How AIDS Ends by San Francisco AIDS Foundation

How AIDS Ends by San Francisco AIDS Foundation

Author:San Francisco AIDS Foundation
Language: eng
Format: epub
Tags: HIV, AIDS, anthology, medicine, cure, epidemic
Publisher: BookBaby
Published: 2012-11-19T16:00:00+00:00


Lessons from History

By Dr. Robert Gallo

Robert Gallo, MD, and his co-workers co-discovered HIV as the cause of AIDS in 1984 and developed the first HIV blood test. His 1996 discovery that chemokines, chemicals produced by the immune system, can block HIV and halt progression to AIDS was a major scientific breakthrough in HIV treatment. Prior to the AIDS epidemic, Dr. Gallo was the first to identify a human retrovirus and the only known human leukemia virus, HTLV-1, one of few viruses shown to cause cancer in humans. He and his co-workers also discovered the human T-cell growth factor interleukin-2 (IL-2), one of the first cytokines, widely used by immunologists and essential in the laboratory culture growth of T cells for isolating retroviruses, including HIV. Dr. Gallo founded and directs the Institute of Human Virology, which harnesses multidisciplinary research, education, and clinical programs for the discovery of diagnostics and therapeutics for chronic and deadly viral and immune disorders. Most recently, he co-founded the Global Virus Network.

Sometimes it’s not clear where inspiration comes from, but for me, the impetus behind my career in medical science isn’t difficult to identify.

I was 12 or 13 years old when my younger sister was diagnosed with leukemia. Her illness brought me into contact with rationalists, scientists, pathologists—types of people I had never fully encountered before—and it impressed me at my young age. I also met doctors where she was hospitalized at what is now the Dana-Farber Cancer Institute; my family became friends with the late Dr. Sidney Farber. I saw medical researchers at work for the first time, and I understood the general goal of what they were trying to do—that is, to take things from guessing toward greater certainty. It must have had a very long-lasting impact.

Even before then, I was exposed to scientific reasoning and concepts. Although my father earned college credits by correspondence course, he became an expert metallurgist and crowded the house with his journals. He was a tremendous worker and student; he did experimental metallurgy, and his work was actually used by the government. He was even sent to teach in South America when he was a young man.

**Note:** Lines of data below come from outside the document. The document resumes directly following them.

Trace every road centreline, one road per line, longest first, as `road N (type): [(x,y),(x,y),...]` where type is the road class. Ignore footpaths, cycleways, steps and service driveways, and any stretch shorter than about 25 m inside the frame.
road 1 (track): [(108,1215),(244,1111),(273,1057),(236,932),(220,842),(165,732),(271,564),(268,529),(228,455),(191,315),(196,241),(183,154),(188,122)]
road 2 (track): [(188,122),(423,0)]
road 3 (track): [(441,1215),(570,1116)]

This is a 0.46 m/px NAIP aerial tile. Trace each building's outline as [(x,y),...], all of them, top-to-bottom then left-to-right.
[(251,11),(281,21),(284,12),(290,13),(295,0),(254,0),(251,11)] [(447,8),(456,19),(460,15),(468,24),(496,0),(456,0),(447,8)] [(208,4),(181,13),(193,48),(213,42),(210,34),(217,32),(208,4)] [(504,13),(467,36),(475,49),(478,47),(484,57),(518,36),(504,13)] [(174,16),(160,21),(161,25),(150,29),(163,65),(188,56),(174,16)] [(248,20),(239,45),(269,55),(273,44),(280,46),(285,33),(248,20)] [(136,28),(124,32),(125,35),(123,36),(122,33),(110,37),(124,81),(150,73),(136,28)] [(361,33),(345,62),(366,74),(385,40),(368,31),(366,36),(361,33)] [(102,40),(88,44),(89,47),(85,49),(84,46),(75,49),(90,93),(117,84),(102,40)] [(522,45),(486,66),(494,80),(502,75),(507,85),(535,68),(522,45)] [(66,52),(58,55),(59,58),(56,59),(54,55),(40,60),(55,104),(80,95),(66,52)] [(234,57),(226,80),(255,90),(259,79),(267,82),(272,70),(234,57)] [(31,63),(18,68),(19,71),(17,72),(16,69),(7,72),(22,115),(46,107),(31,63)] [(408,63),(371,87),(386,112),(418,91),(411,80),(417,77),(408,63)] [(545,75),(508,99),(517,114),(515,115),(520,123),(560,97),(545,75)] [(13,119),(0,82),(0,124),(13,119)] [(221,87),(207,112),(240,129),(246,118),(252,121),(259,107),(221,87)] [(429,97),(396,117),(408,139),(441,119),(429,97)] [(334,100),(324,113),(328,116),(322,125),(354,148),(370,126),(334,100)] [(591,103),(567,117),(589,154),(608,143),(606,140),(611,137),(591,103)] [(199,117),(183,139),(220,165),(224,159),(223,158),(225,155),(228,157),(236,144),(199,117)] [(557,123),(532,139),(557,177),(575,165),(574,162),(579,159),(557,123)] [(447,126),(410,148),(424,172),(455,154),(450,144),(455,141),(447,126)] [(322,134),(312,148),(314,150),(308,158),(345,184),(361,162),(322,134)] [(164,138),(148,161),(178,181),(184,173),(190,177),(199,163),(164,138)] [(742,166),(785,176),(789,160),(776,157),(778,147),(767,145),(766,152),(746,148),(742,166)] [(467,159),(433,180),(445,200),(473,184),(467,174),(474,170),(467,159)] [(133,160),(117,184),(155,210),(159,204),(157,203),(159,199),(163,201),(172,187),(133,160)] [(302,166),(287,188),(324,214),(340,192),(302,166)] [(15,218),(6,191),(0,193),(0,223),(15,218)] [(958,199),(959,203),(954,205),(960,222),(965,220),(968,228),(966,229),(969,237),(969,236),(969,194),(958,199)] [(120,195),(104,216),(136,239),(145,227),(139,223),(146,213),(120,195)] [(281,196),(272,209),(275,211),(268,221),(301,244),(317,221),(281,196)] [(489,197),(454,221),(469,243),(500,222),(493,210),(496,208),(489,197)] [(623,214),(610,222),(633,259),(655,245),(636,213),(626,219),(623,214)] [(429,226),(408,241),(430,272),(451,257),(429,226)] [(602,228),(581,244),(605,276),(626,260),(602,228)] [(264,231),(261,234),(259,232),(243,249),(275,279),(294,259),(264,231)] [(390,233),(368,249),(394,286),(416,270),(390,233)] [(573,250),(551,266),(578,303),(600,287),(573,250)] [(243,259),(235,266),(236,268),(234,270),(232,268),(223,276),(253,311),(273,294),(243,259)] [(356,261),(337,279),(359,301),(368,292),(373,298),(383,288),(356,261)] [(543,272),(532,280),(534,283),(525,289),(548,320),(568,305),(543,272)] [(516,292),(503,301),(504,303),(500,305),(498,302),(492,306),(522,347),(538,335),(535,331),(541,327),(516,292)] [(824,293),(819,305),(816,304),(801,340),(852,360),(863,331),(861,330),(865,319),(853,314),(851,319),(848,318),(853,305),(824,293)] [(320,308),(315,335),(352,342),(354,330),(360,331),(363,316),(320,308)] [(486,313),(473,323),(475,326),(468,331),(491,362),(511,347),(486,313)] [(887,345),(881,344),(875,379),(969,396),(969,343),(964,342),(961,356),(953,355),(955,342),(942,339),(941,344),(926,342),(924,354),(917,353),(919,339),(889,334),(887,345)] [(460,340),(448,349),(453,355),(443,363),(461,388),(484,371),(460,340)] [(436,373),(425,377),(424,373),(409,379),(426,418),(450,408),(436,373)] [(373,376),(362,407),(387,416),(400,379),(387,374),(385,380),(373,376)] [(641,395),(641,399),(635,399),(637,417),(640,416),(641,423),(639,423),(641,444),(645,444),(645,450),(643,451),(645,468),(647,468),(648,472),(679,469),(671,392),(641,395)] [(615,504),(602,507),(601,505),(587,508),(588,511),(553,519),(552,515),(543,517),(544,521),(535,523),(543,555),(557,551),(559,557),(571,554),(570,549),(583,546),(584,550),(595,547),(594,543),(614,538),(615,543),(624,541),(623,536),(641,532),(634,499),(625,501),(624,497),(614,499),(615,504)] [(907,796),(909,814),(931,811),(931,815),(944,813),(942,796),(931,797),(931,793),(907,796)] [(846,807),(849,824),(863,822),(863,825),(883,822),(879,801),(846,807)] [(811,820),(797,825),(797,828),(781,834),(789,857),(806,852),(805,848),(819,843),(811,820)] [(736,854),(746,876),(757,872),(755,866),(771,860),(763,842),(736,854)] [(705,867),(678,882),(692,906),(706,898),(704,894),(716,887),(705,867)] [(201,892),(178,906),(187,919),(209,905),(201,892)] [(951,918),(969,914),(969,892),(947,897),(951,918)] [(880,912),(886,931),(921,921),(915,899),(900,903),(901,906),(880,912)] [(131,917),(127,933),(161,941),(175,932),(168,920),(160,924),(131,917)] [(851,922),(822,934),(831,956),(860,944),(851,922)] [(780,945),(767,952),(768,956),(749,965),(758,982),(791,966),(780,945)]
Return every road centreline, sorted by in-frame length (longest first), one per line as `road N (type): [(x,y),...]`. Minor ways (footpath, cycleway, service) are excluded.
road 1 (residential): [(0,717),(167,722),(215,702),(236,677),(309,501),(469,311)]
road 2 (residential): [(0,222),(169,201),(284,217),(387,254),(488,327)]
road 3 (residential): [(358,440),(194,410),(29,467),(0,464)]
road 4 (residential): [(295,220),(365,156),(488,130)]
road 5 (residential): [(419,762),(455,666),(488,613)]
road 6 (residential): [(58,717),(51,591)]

Later, while my parents stayed by my sister’s side at that hospital in Boston, I lived for a time with one of my mother’s sisters, who had married a zoologist. He took me on vacations with his family and my cousins, and I witnessed my uncle’s insatiable curiosity; we would go to the sea, look under rocks, explore, etc. I think all of these things affected me deeply and influenced my eventual career.

When I came to the National Institutes of Health, I wanted to work on the biology of blood cells—and sure enough, little by little I got into leukemia research. Later I was influenced by a Chinese friend who had trained in two Nobel Prize–winning laboratories, and who eventually became a leading virologist at NIH. We played tennis together, and he urged me to get into virology; leukemia in animals, he explained, was often caused by these crazy viruses called “retroviruses.